Both the army and Washington appear to have forgotten Pakistan’s own sad history. In 1984, Zia ul-Haq held a referendum endorsed by Washington and London, making himself president. Zia then held elections on a non-party basis – only hand-picked individuals were allowed to stand. The selected parliament, led by Zia’s hand-picked prime minister, Mohammed Khan Junejo, who was presumed by the army to be a political nonentity, declined to do the army’s bidding and was ultimately sacked.
Gen Musharraf is unique among Pakistan’s military dictators in having sought no allies among civilians – politicians, bureaucrats or businessmen. He holds them all in contempt. Even after September 11, when his support for the war against terrorism won him plaudits from secular parties and the middle class, Gen Musharraf refused to reach out to them.
As in Central Asia, Mr Bush and Mr Blair have turned a blind eye to the growing crisis in Pakistan. In a throwback to the Cold War, Western policy-makers prefer working with dictators rather than face elected leaders and parliaments. American officials say there is no alternative to Gen Musharraf – any other general would probably be more sympathetic to Islamic fundamentalists, while politicians would be too weak to go after al-Qa’eda.
Such short-sighted aims ensure that anti-Americanism will continue to grow in the region, Islamic extremism will find even more sympathisers and poverty and corruption will persist. The war against al-Qa’eda needs public support and the region’s governments need to be representative if they are to succeed not just in dealing with Islamic extremism but also in reviving their moribund economies.
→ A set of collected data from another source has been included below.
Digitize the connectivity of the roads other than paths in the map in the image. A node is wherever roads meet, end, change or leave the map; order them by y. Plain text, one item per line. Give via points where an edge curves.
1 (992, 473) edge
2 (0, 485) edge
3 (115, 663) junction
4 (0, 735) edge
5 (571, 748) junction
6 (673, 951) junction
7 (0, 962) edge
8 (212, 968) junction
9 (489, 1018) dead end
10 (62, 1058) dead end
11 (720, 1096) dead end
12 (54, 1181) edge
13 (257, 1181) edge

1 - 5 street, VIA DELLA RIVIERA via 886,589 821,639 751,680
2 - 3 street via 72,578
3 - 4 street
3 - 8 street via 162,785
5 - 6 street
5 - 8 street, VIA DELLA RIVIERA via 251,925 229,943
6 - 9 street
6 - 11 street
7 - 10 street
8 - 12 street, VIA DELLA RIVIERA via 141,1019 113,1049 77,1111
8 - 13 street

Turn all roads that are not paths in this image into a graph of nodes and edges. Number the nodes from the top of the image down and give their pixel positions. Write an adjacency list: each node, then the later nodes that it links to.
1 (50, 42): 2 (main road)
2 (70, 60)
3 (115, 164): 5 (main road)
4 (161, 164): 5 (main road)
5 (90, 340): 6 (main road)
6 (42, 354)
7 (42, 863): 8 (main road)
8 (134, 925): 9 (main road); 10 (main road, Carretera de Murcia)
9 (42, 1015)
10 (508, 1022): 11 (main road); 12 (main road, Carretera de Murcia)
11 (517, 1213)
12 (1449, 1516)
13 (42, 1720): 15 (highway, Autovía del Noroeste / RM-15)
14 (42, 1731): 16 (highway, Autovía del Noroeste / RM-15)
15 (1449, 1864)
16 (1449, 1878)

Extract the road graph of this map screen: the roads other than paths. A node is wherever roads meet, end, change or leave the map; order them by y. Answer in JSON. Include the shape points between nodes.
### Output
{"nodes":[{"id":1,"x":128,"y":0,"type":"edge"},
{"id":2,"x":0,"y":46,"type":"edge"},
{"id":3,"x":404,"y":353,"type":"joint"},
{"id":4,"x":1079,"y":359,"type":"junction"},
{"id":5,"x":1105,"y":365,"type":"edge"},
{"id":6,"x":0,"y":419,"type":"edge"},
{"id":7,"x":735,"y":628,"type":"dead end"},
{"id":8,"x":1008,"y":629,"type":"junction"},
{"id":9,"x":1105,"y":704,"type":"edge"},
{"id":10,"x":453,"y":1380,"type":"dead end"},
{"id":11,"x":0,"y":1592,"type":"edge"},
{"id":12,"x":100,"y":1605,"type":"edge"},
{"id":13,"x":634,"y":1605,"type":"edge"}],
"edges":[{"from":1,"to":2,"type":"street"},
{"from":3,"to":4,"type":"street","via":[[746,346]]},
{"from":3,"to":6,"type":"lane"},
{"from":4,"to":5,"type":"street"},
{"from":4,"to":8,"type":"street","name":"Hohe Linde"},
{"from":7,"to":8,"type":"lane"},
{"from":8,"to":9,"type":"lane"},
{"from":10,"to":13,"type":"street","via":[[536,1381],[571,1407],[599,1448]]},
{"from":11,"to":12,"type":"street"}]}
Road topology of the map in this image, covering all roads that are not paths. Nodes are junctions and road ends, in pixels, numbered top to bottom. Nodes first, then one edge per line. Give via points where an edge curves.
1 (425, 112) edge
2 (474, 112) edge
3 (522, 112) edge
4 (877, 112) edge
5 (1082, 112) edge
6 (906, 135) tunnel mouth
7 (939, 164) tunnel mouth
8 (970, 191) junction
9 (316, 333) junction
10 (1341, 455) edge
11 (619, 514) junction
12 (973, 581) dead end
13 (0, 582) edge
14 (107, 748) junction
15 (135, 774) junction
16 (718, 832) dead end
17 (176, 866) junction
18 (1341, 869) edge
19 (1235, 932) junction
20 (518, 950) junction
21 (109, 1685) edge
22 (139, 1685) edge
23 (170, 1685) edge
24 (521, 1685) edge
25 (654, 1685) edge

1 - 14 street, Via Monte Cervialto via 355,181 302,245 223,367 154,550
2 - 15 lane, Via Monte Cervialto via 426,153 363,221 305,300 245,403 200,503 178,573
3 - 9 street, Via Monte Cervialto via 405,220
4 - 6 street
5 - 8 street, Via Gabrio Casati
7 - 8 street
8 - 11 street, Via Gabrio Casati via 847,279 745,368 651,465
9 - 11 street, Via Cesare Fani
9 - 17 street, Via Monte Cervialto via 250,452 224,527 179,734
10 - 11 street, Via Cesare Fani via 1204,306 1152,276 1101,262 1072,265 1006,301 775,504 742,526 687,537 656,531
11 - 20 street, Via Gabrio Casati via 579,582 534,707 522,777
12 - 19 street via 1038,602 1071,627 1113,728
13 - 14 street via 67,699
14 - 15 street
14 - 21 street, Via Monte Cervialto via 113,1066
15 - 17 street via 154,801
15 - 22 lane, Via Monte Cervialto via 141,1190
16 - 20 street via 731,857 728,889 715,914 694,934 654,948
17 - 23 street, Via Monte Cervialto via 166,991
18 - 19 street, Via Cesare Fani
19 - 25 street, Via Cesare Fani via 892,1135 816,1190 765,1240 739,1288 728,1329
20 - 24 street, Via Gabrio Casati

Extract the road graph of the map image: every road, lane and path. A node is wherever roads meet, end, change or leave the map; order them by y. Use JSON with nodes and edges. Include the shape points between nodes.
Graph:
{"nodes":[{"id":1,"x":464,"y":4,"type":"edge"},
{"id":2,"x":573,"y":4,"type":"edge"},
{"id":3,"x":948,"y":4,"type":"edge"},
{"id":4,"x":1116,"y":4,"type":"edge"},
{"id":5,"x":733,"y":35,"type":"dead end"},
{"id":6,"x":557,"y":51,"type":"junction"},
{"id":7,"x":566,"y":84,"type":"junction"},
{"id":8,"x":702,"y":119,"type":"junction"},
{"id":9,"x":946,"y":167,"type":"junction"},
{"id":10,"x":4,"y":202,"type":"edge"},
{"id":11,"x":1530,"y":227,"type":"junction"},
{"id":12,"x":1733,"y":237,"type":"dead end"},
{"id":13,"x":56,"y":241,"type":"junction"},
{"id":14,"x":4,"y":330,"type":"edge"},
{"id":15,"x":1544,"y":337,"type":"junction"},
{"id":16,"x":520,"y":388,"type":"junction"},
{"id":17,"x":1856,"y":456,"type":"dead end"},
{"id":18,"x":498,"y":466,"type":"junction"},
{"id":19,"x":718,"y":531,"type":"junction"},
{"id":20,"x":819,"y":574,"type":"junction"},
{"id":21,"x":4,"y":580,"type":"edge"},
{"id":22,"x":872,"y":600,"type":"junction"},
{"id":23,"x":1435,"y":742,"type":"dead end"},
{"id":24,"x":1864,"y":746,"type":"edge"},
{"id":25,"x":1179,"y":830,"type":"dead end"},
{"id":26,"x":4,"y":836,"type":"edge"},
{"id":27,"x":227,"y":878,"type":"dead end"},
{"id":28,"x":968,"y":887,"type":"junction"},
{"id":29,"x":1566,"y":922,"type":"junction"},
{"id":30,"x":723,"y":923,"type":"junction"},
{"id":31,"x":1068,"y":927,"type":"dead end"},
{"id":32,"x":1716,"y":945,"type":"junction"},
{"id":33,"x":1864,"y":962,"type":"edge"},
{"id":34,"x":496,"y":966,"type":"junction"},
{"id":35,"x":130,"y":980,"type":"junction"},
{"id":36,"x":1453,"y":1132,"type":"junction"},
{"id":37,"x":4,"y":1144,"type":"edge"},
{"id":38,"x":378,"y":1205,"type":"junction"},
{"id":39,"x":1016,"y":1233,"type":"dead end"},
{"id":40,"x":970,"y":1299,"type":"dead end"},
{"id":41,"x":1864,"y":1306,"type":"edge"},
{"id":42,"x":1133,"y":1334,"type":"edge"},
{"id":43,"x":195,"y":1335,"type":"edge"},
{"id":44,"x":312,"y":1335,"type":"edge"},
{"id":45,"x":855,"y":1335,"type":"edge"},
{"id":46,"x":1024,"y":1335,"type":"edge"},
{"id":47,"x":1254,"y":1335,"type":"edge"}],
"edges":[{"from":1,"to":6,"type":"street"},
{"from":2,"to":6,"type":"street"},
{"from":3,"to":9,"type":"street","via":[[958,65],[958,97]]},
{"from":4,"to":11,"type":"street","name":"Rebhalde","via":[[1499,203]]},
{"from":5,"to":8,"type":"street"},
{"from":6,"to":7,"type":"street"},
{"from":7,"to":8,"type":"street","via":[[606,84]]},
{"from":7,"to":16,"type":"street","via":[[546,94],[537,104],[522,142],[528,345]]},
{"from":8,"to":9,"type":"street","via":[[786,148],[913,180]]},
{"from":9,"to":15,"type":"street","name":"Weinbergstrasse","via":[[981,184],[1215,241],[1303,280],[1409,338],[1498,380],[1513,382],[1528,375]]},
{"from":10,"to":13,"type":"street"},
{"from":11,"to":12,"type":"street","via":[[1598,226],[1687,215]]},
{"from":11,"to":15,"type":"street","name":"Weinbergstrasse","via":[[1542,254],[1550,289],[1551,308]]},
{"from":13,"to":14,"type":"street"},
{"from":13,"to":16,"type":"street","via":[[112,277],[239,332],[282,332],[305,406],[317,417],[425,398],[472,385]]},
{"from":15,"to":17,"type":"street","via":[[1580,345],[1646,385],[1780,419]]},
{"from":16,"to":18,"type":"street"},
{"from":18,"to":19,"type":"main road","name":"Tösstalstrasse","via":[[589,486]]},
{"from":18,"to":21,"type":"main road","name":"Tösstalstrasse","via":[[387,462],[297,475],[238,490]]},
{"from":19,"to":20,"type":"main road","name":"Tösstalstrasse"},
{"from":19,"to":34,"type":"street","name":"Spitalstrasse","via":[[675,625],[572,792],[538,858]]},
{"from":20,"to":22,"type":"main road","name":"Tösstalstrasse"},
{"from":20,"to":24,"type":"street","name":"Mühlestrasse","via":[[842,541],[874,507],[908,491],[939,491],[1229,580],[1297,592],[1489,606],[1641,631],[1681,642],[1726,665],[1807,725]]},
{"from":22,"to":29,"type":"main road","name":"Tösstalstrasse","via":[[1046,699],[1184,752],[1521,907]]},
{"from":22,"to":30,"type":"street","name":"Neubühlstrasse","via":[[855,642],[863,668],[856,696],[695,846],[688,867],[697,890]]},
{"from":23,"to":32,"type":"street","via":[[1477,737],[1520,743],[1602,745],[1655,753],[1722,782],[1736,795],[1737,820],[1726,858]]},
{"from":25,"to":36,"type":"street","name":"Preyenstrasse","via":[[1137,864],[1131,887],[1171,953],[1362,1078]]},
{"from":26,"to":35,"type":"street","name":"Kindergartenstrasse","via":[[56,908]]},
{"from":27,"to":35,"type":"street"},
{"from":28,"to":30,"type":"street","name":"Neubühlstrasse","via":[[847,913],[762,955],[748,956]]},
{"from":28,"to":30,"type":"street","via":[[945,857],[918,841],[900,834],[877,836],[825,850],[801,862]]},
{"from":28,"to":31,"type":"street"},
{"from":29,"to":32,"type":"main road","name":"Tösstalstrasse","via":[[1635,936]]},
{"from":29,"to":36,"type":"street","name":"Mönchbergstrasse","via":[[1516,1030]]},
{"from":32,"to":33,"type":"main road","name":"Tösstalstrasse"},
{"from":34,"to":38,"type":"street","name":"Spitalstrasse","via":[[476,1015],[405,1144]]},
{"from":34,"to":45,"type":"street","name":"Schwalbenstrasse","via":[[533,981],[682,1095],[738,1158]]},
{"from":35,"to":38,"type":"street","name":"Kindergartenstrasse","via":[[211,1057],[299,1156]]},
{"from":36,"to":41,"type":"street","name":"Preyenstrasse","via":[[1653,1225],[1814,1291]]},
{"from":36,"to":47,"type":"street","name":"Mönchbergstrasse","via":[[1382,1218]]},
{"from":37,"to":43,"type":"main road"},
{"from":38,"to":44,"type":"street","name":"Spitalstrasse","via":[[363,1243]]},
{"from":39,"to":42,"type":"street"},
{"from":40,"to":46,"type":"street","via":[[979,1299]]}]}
In the short term, dictatorships can catch terrorists as well as anyone, but they cannot rebuild trust in the state. Nor can these countries play a long-term role as part of the international coalition against terrorism. The West, through its short-sighted policies, is cutting off its nose to spite its face by locking the region into a downward spiral and ensuring that the war against terrorism will be never-ending.